Nel 2024, i dirigenti aziendali hanno affrontato un ambiente particolarmente complesso, e si prevede che il 2025 sarà ancora più instabile. In un’economia sempre più interconnessa, i leader si trovano esposti a molteplici rischi: insolvenze aziendali, tensioni geopolitiche, cambiamenti climatici, digitalizzazione, incertezza economica, opinione pubblica mutevole e un panorama normativo in evoluzione. Queste sono le principali tendenze di rischio per l’assicurazione RCMS (Responsabilità Civile per Manager e Sindaci) secondo l’ultimo rapporto annuale di Allianz Commercial.
“Durante l’anno, il mercato assicurativo RCMS è rimasto competitivo per gli acquirenti, ma il rischio di sinistri è ancora elevato” ha spiegato Vanessa Maxwell, Direttrice Underwriting di Allianz Commercial.

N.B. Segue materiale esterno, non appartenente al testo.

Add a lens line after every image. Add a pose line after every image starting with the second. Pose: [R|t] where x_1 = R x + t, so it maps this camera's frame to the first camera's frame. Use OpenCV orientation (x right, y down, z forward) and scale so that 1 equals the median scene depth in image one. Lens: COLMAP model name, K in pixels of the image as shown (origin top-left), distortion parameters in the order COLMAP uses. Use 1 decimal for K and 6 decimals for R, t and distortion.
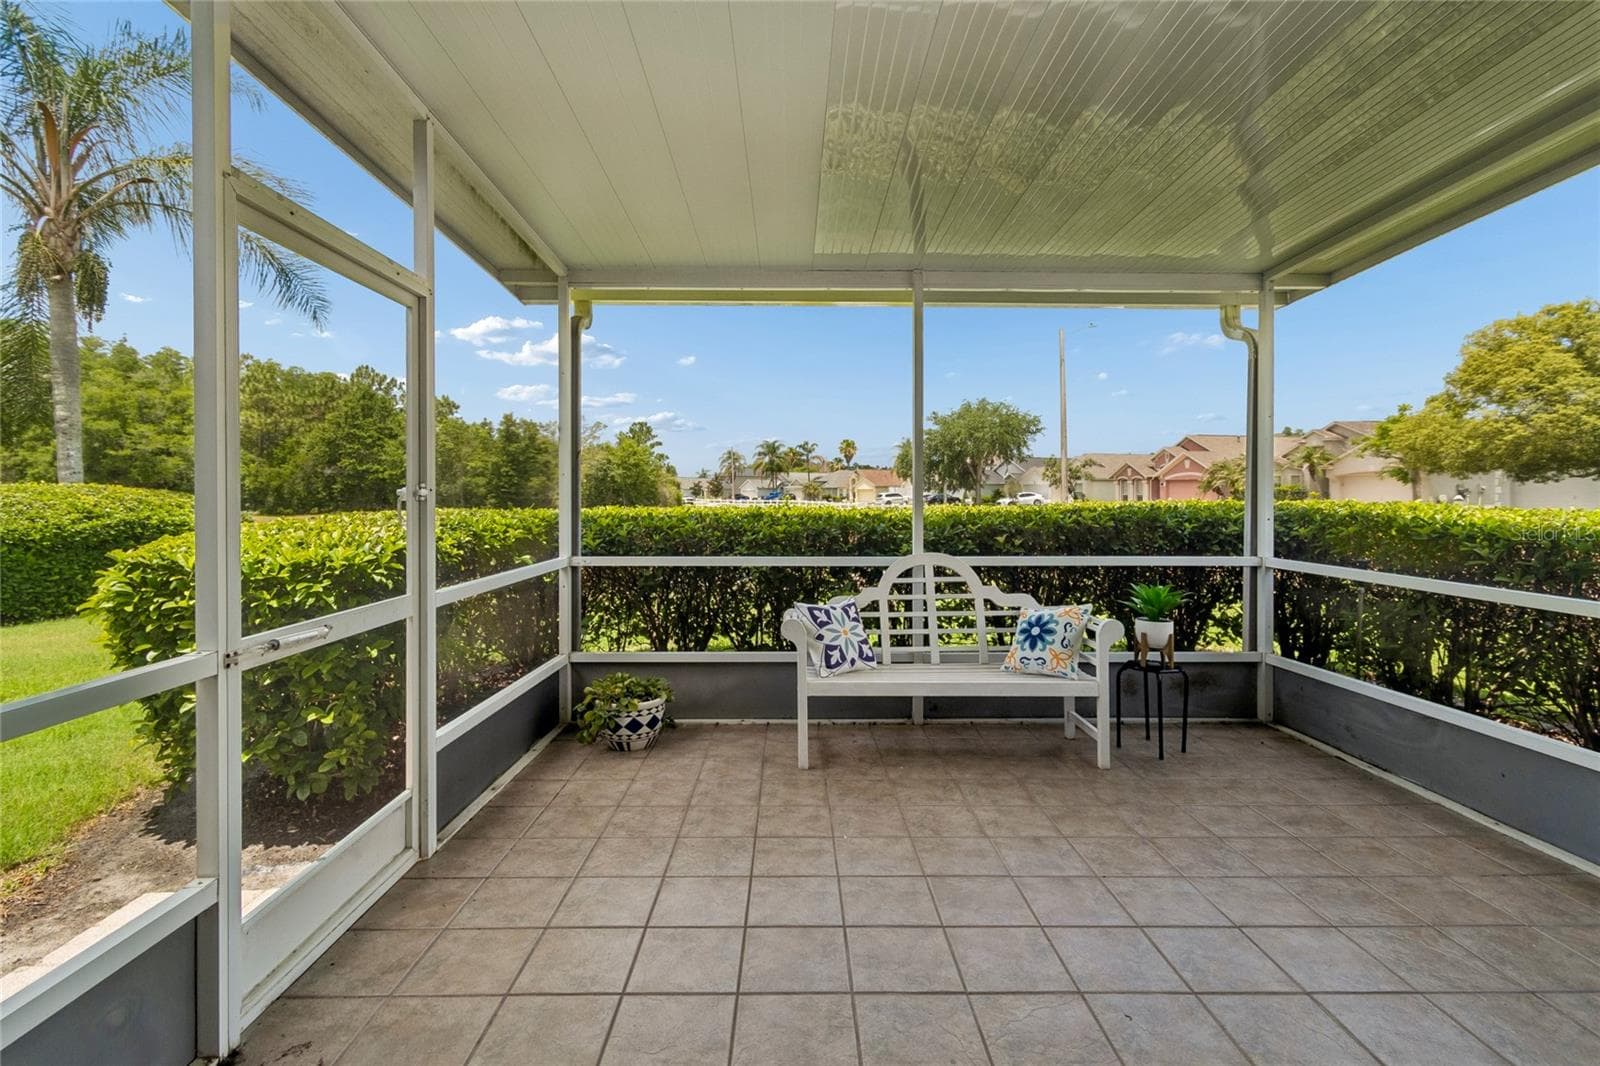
lens RADIAL K [[726.2, 0, 797.2], [0, 726.2, 501.4], [0, 0, 1]] dist [-0.000551, -0.000011]
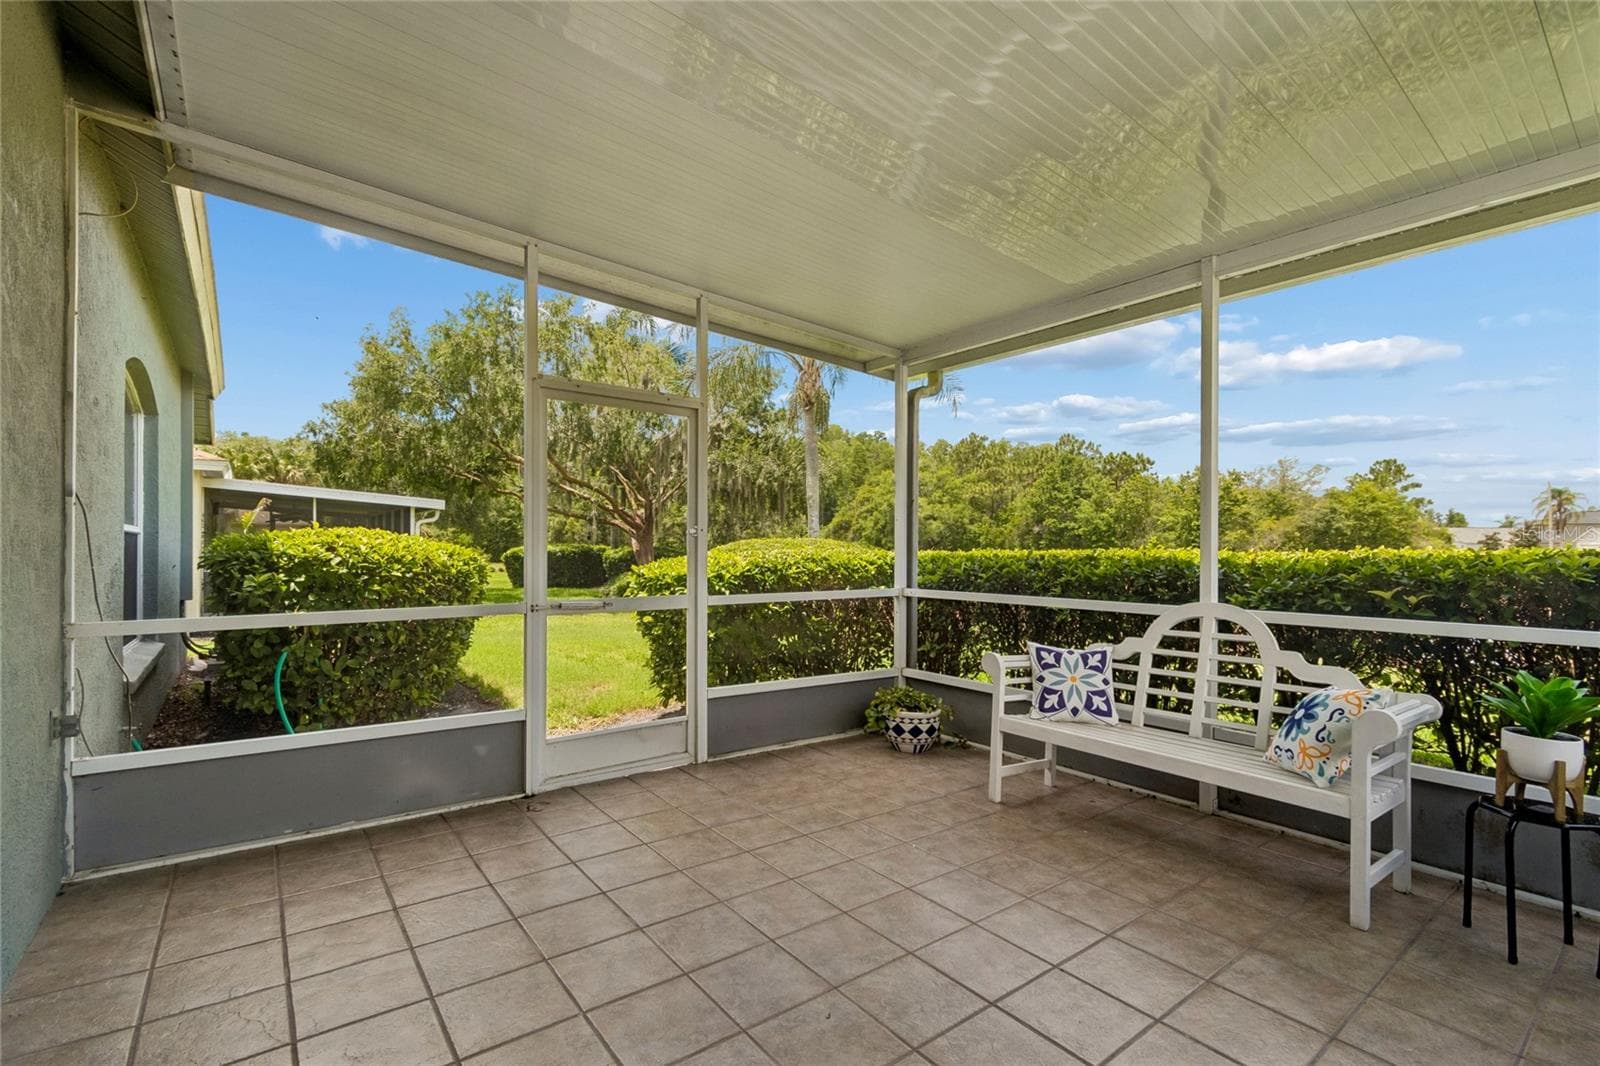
lens RADIAL K [[720.0, 0, 800.0], [0, 720.0, 533.0], [0, 0, 1]] dist [0.000842, 0.000073]
pose [[0.595108, -0.017092, -0.803464, 0.568688], [-0.010521, 0.999522, -0.029055, 0.021339], [0.803577, 0.025744, 0.594644, 0.148609]]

Il rischio di insolvenza per gli amministratori aziendali
Si prevede che nel 2024 i tassi di insolvenza aziendale cresceranno dell’11% a livello globale. Secondo Allianz Trade, più della metà del PIL mondiale sarà interessata da aumenti a due cifre. Nei primi tre trimestri del 2024, le insolvenze significative sono aumentate del 26% (344 casi): l’Europa occidentale è la più colpita (195 casi), seguita da Asia-Pacifico (67 casi) e Nord America (66 casi). L’aumento delle insolvenze comporta una crescita delle richieste di risarcimento RCMS, mettendo in guardia i leader sulla necessità di adattarsi a un contesto difficile.
“Molte aziende stanno lottando con l’aumento dei tassi di interesse, l’inflazione e le difficoltà economiche – ha dichiarato Dan Holloway, Global Head of RCMS Insurance di Allianz Commercial -Settori come immobiliare, edilizia, ospitalità, turismo e beni di consumo non essenziali sono particolarmente vulnerabili.”

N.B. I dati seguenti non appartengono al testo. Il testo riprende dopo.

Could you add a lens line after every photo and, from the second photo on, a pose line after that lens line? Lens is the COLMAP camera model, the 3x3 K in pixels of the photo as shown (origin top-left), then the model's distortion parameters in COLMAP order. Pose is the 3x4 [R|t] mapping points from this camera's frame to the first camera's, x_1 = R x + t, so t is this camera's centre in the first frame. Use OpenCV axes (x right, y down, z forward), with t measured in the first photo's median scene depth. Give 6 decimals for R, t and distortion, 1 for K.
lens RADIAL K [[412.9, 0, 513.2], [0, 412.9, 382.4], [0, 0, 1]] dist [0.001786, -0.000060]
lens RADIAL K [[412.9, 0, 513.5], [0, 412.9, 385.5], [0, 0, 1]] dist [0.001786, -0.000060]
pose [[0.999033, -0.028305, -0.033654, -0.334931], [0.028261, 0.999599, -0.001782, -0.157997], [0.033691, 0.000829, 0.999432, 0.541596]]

Rischi geopolitici e l’aumento dei contenziosi
La guerra in Ucraina e in Medio Oriente sta generando rischi significativi per le aziende, causando interruzioni della supply chain e potenziali violazioni delle sanzioni internazionali. Gli amministratori possono essere ritenuti responsabili per una cattiva gestione del rischio geopolitico e rischiano azioni legali da parte degli azionisti o sanzioni dalle autorità.
In parallelo, il contenzioso globale è in aumento: le azioni collettive sono cresciute negli Stati Uniti, in Europa (+10%) e in Australia (+43%).

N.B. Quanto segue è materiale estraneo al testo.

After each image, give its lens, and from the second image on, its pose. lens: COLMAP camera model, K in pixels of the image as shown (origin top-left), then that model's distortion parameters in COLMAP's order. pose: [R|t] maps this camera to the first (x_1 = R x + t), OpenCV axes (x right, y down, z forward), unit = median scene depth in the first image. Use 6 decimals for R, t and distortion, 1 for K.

“Oggi, i dirigenti devono monitorare costantemente gli sviluppi geopolitici e normativi – ha sottolineato Jarrod Schlesinger, Global Head of Financial Lines and Cyber Risk di Allianz Commercial – I bilanci annuali non bastano più: le polizze RCMS devono coprire rischi multigiurisdizionali e includere difese legali locali.”
Nuovi rischi legati all’intelligenza artificiale
L’intelligenza artificiale offre grandi opportunità, ma espone le aziende a nuovi rischi. Il cosiddetto “AI-laundering” – la pratica di esagerare le capacità tecnologiche delle aziende – può portare a cause legali e sanzioni. Questo fenomeno riguarda soprattutto le aziende quotate negli Stati Uniti, ma le implicazioni si estendono anche ad altre giurisdizioni.
Finanziamento del contenzioso da parte di terzi
Il finanziamento del contenzioso da parte di soggetti esterni è in crescita e si prevede un aumento annuo del 10% fino al 2028. Questo trend facilita l’accesso alla giustizia ma può aumentare le cause collettive e gli indennizzi richiesti. Questa pratica è ormai consolidata in paesi come Regno Unito, Paesi Bassi, Germania e Australia.
“I dirigenti saranno sempre più sotto pressione da terzi pronti a finanziare cause collettive – ha evidenziato Schlesinger – Anche quando le richieste sono infondate, i manager dovranno difendersi, affrontando procedimenti lunghi e costosi.”